_WORK TO COMPLETE_: Once the pictures are set aside, reproduce all of the records exactly.

_DATA LISTING_:
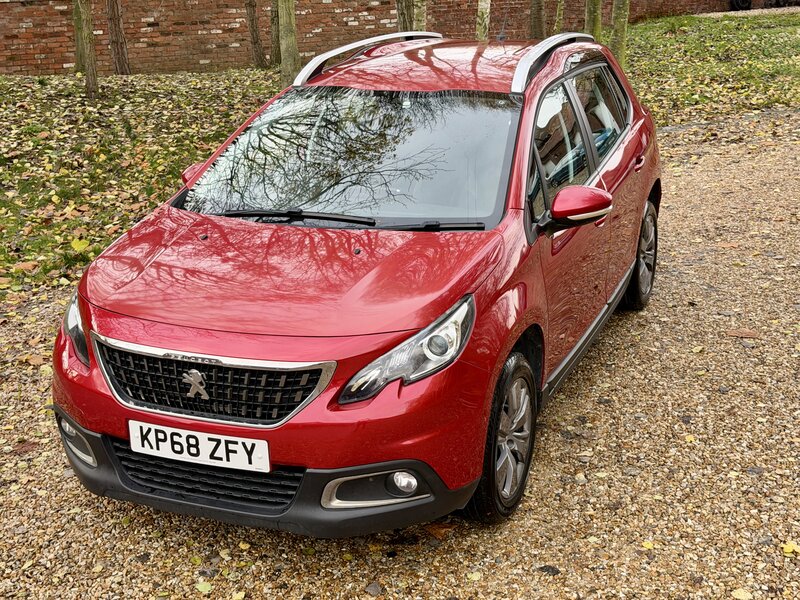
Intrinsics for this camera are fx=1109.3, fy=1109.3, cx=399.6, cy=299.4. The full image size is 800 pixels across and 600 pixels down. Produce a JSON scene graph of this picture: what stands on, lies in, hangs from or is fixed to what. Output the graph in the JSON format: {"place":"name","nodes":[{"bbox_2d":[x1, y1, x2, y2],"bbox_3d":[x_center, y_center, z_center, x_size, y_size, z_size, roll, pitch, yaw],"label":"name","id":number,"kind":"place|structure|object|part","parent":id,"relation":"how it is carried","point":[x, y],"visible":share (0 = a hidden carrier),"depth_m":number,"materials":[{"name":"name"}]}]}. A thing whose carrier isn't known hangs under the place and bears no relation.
{"place":"outdoors","nodes":[
{"label":"outdoors","id":0,"kind":"place"},
{"bbox_2d":[0,69,280,302],"label":"lawn","id":1,"kind":"structure","parent":0,"point":[148,96],"materials":[{"name":"green plant"}]},
{"bbox_2d":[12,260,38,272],"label":"fallen leaf","id":2,"kind":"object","parent":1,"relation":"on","point":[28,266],"visible":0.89,"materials":[{"name":"brown plant"}]},
{"bbox_2d":[72,0,82,68],"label":"tree trunk","id":3,"kind":"object","parent":1,"relation":"on","point":[77,54],"visible":0.51,"materials":[{"name":"plant"}]},
{"bbox_2d":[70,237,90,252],"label":"yellow leaf","id":4,"kind":"object","parent":1,"relation":"on","point":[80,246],"visible":0.86,"depth_m":6.68,"materials":[{"name":"yellow plant"}]},
{"bbox_2d":[73,0,98,97],"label":"tree trunk","id":5,"kind":"object","parent":1,"relation":"on","point":[88,59],"visible":0.99,"materials":[{"name":"plant"}]},
{"bbox_2d":[105,0,130,74],"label":"tree trunk","id":6,"kind":"object","parent":1,"relation":"on","point":[113,26],"visible":0.97,"materials":[{"name":"brown"}]},
{"bbox_2d":[244,0,267,68],"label":"tree trunk","id":7,"kind":"object","parent":1,"relation":"on","point":[252,19],"visible":0.98,"materials":[{"name":"brown plant"}]},
{"bbox_2d":[0,0,745,78],"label":"brick wall","id":8,"kind":"structure","parent":0,"point":[199,21],"depth_m":18.20,"materials":[{"name":"red brick"}]},
{"bbox_2d":[0,110,799,599],"label":"gravel driveway","id":9,"kind":"structure","parent":0,"point":[602,421],"materials":[{"name":"beige gravel"}]},
{"bbox_2d":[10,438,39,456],"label":"fallen leaf","id":10,"kind":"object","parent":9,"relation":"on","point":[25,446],"visible":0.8,"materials":[{"name":"brown plant"}]},
{"bbox_2d":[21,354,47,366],"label":"fallen leaf","id":11,"kind":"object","parent":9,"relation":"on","point":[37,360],"visible":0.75,"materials":[{"name":"brown plant"}]},
{"bbox_2d":[195,581,212,592],"bbox_3d":[-0.579,0.843,3.256,0.078,0.016,0.092,-13,22,-33],"label":"fallen leaf","id":12,"kind":"object","parent":9,"relation":"on","point":[201,585],"visible":0.96,"depth_m":3.25,"materials":[{"name":"green plant"}]},
{"bbox_2d":[50,30,663,537],"bbox_3d":[0.100,-0.397,4.803,1.643,1.404,3.833,5,19,18],"label":"red car","id":13,"kind":"object","parent":9,"relation":"on","point":[204,347],"visible":0.95,"depth_m":3.72,"materials":[{"name":"red metal"}]},
{"bbox_2d":[126,420,269,472],"bbox_3d":[-0.619,0.450,3.385,0.523,0.128,0.063,5,19,18],"label":"license plate","id":14,"kind":"object","parent":13,"relation":"attached to","point":[209,446],"visible":0.96,"depth_m":3.36,"materials":[{"name":"white plastic"}]},
{"label":"grille","id":15,"kind":"part","parent":13,"relation":"part of","materials":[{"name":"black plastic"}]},
{"label":"windshield","id":16,"kind":"part","parent":13,"relation":"part of","materials":[{"name":"clear glass"}]},
{"label":"wheel","id":17,"kind":"part","parent":13,"relation":"part of","materials":[{"name":"rubber"}]},
{"label":"windows","id":18,"kind":"part","parent":13,"relation":"part of","materials":[{"name":"glass"}]},
{"label":"mirror","id":19,"kind":"part","parent":13,"relation":"part of","materials":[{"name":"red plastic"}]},
{"label":"wheel","id":20,"kind":"part","parent":13,"relation":"part of","materials":[{"name":"black rubber"}]},
{"bbox_2d":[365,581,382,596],"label":"stone","id":21,"kind":"object","parent":9,"relation":"on","point":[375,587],"visible":0.98,"depth_m":3.23,"materials":[{"name":"grey"}]},
{"bbox_2d":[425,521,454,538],"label":"fallen leaf","id":22,"kind":"object","parent":9,"relation":"on","point":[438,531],"visible":0.55,"depth_m":3.60,"materials":[{"name":"brown plant"}]},
{"bbox_2d":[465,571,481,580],"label":"fallen leaf","id":23,"kind":"object","parent":9,"relation":"on","point":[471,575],"visible":0.95,"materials":[{"name":"yellow plant"}]},
{"bbox_2d":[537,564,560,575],"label":"leaf","id":24,"kind":"object","parent":9,"relation":"on","point":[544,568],"visible":0.9,"depth_m":3.30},
{"bbox_2d":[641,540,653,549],"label":"leaf","id":25,"kind":"object","parent":9,"relation":"on","point":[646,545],"visible":0.79,"depth_m":3.45,"materials":[{"name":"yellow plant"}]},
{"bbox_2d":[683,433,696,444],"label":"fallen leaf","id":26,"kind":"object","parent":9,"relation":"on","point":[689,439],"visible":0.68,"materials":[{"name":"yellow plant"}]},
{"bbox_2d":[731,588,752,599],"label":"fallen leaf","id":27,"kind":"object","parent":9,"relation":"on","point":[737,595],"visible":0.99,"depth_m":3.14,"materials":[{"name":"yellow"}]},
{"bbox_2d":[727,329,758,338],"bbox_3d":[1.667,0.154,5.388,0.179,0.026,0.133,11,21,31],"label":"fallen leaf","id":28,"kind":"object","parent":9,"relation":"on","point":[751,335],"visible":0.94,"depth_m":5.37,"materials":[{"name":"brown plant"}]},
{"bbox_2d":[782,541,799,555],"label":"fallen leaf","id":29,"kind":"object","parent":9,"relation":"on","point":[789,547],"visible":0.88,"depth_m":3.42,"materials":[{"name":"yellow plant"}]},
{"bbox_2d":[617,9,799,127],"label":"lawn","id":30,"kind":"structure","parent":0,"point":[666,39],"materials":[{"name":"green plant"}]},
{"bbox_2d":[610,0,629,65],"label":"tree trunk","id":31,"kind":"object","parent":30,"relation":"on","point":[621,29],"visible":0.83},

_SOLUTION TO THE PROBLEM_:
Intrinsics for this camera are fx=1109.3, fy=1109.3, cx=399.6, cy=299.4. The full image size is 800 pixels across and 600 pixels down. Produce a JSON scene graph of this picture: what stands on, lies in, hangs from or is fixed to what. Output the graph in the JSON format: {"place":"name","nodes":[{"bbox_2d":[x1, y1, x2, y2],"bbox_3d":[x_center, y_center, z_center, x_size, y_size, z_size, roll, pitch, yaw],"label":"name","id":number,"kind":"place|structure|object|part","parent":id,"relation":"how it is carried","point":[x, y],"visible":share (0 = a hidden carrier),"depth_m":number,"materials":[{"name":"name"}]}]}. A thing whose carrier isn't known hangs under the place and bears no relation.
{"place":"outdoors","nodes":[
{"label":"outdoors","id":0,"kind":"place"},
{"bbox_2d":[0,69,280,302],"label":"lawn","id":1,"kind":"structure","parent":0,"point":[148,96],"materials":[{"name":"green plant"}]},
{"bbox_2d":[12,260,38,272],"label":"fallen leaf","id":2,"kind":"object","parent":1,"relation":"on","point":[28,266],"visible":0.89,"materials":[{"name":"brown plant"}]},
{"bbox_2d":[72,0,82,68],"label":"tree trunk","id":3,"kind":"object","parent":1,"relation":"on","point":[77,54],"visible":0.51,"materials":[{"name":"plant"}]},
{"bbox_2d":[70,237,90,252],"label":"yellow leaf","id":4,"kind":"object","parent":1,"relation":"on","point":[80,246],"visible":0.86,"depth_m":6.68,"materials":[{"name":"yellow plant"}]},
{"bbox_2d":[73,0,98,97],"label":"tree trunk","id":5,"kind":"object","parent":1,"relation":"on","point":[88,59],"visible":0.99,"materials":[{"name":"plant"}]},
{"bbox_2d":[105,0,130,74],"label":"tree trunk","id":6,"kind":"object","parent":1,"relation":"on","point":[113,26],"visible":0.97,"materials":[{"name":"brown"}]},
{"bbox_2d":[244,0,267,68],"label":"tree trunk","id":7,"kind":"object","parent":1,"relation":"on","point":[252,19],"visible":0.98,"materials":[{"name":"brown plant"}]},
{"bbox_2d":[0,0,745,78],"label":"brick wall","id":8,"kind":"structure","parent":0,"point":[199,21],"depth_m":18.20,"materials":[{"name":"red brick"}]},
{"bbox_2d":[0,110,799,599],"label":"gravel driveway","id":9,"kind":"structure","parent":0,"point":[602,421],"materials":[{"name":"beige gravel"}]},
{"bbox_2d":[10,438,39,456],"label":"fallen leaf","id":10,"kind":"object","parent":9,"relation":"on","point":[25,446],"visible":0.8,"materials":[{"name":"brown plant"}]},
{"bbox_2d":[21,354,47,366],"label":"fallen leaf","id":11,"kind":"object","parent":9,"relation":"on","point":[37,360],"visible":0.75,"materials":[{"name":"brown plant"}]},
{"bbox_2d":[195,581,212,592],"bbox_3d":[-0.579,0.843,3.256,0.078,0.016,0.092,-13,22,-33],"label":"fallen leaf","id":12,"kind":"object","parent":9,"relation":"on","point":[201,585],"visible":0.96,"depth_m":3.25,"materials":[{"name":"green plant"}]},
{"bbox_2d":[50,30,663,537],"bbox_3d":[0.100,-0.397,4.803,1.643,1.404,3.833,5,19,18],"label":"red car","id":13,"kind":"object","parent":9,"relation":"on","point":[204,347],"visible":0.95,"depth_m":3.72,"materials":[{"name":"red metal"}]},
{"bbox_2d":[126,420,269,472],"bbox_3d":[-0.619,0.450,3.385,0.523,0.128,0.063,5,19,18],"label":"license plate","id":14,"kind":"object","parent":13,"relation":"attached to","point":[209,446],"visible":0.96,"depth_m":3.36,"materials":[{"name":"white plastic"}]},
{"label":"grille","id":15,"kind":"part","parent":13,"relation":"part of","materials":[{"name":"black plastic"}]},
{"label":"windshield","id":16,"kind":"part","parent":13,"relation":"part of","materials":[{"name":"clear glass"}]},
{"label":"wheel","id":17,"kind":"part","parent":13,"relation":"part of","materials":[{"name":"rubber"}]},
{"label":"windows","id":18,"kind":"part","parent":13,"relation":"part of","materials":[{"name":"glass"}]},
{"label":"mirror","id":19,"kind":"part","parent":13,"relation":"part of","materials":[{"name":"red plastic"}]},
{"label":"wheel","id":20,"kind":"part","parent":13,"relation":"part of","materials":[{"name":"black rubber"}]},
{"bbox_2d":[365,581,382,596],"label":"stone","id":21,"kind":"object","parent":9,"relation":"on","point":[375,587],"visible":0.98,"depth_m":3.23,"materials":[{"name":"grey"}]},
{"bbox_2d":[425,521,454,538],"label":"fallen leaf","id":22,"kind":"object","parent":9,"relation":"on","point":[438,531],"visible":0.55,"depth_m":3.60,"materials":[{"name":"brown plant"}]},
{"bbox_2d":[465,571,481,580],"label":"fallen leaf","id":23,"kind":"object","parent":9,"relation":"on","point":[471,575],"visible":0.95,"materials":[{"name":"yellow plant"}]},
{"bbox_2d":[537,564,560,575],"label":"leaf","id":24,"kind":"object","parent":9,"relation":"on","point":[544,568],"visible":0.9,"depth_m":3.30},
{"bbox_2d":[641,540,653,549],"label":"leaf","id":25,"kind":"object","parent":9,"relation":"on","point":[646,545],"visible":0.79,"depth_m":3.45,"materials":[{"name":"yellow plant"}]},
{"bbox_2d":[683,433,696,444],"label":"fallen leaf","id":26,"kind":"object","parent":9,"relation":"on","point":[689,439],"visible":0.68,"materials":[{"name":"yellow plant"}]},
{"bbox_2d":[731,588,752,599],"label":"fallen leaf","id":27,"kind":"object","parent":9,"relation":"on","point":[737,595],"visible":0.99,"depth_m":3.14,"materials":[{"name":"yellow"}]},
{"bbox_2d":[727,329,758,338],"bbox_3d":[1.667,0.154,5.388,0.179,0.026,0.133,11,21,31],"label":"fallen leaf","id":28,"kind":"object","parent":9,"relation":"on","point":[751,335],"visible":0.94,"depth_m":5.37,"materials":[{"name":"brown plant"}]},
{"bbox_2d":[782,541,799,555],"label":"fallen leaf","id":29,"kind":"object","parent":9,"relation":"on","point":[789,547],"visible":0.88,"depth_m":3.42,"materials":[{"name":"yellow plant"}]},
{"bbox_2d":[617,9,799,127],"label":"lawn","id":30,"kind":"structure","parent":0,"point":[666,39],"materials":[{"name":"green plant"}]},
{"bbox_2d":[610,0,629,65],"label":"tree trunk","id":31,"kind":"object","parent":30,"relation":"on","point":[621,29],"visible":0.83},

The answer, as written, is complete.